-- RECORDS TO USE --
[Start of section]

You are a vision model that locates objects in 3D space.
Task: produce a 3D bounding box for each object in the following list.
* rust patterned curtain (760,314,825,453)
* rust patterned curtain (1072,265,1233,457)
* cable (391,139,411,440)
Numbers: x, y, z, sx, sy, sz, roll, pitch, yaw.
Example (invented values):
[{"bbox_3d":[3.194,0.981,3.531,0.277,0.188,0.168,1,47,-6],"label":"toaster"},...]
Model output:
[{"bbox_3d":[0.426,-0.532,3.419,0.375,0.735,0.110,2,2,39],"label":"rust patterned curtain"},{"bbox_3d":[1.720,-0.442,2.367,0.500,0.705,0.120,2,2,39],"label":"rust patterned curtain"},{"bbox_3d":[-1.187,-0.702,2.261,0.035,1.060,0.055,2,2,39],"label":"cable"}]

[End of section]

-- TASK BRIEF --
Your reply should repeat the entire listing, word for word and complete.

-- WRITTEN REPLY --
You are a vision model that locates objects in 3D space.
Task: produce a 3D bounding box for each object in the following list.
* rust patterned curtain (760,314,825,453)
* rust patterned curtain (1072,265,1233,457)
* cable (391,139,411,440)
Numbers: x, y, z, sx, sy, sz, roll, pitch, yaw.
Example (invented values):
[{"bbox_3d":[3.194,0.981,3.531,0.277,0.188,0.168,1,47,-6],"label":"toaster"},...]
Model output:
[{"bbox_3d":[0.426,-0.532,3.419,0.375,0.735,0.110,2,2,39],"label":"rust patterned curtain"},{"bbox_3d":[1.720,-0.442,2.367,0.500,0.705,0.120,2,2,39],"label":"rust patterned curtain"},{"bbox_3d":[-1.187,-0.702,2.261,0.035,1.060,0.055,2,2,39],"label":"cable"}]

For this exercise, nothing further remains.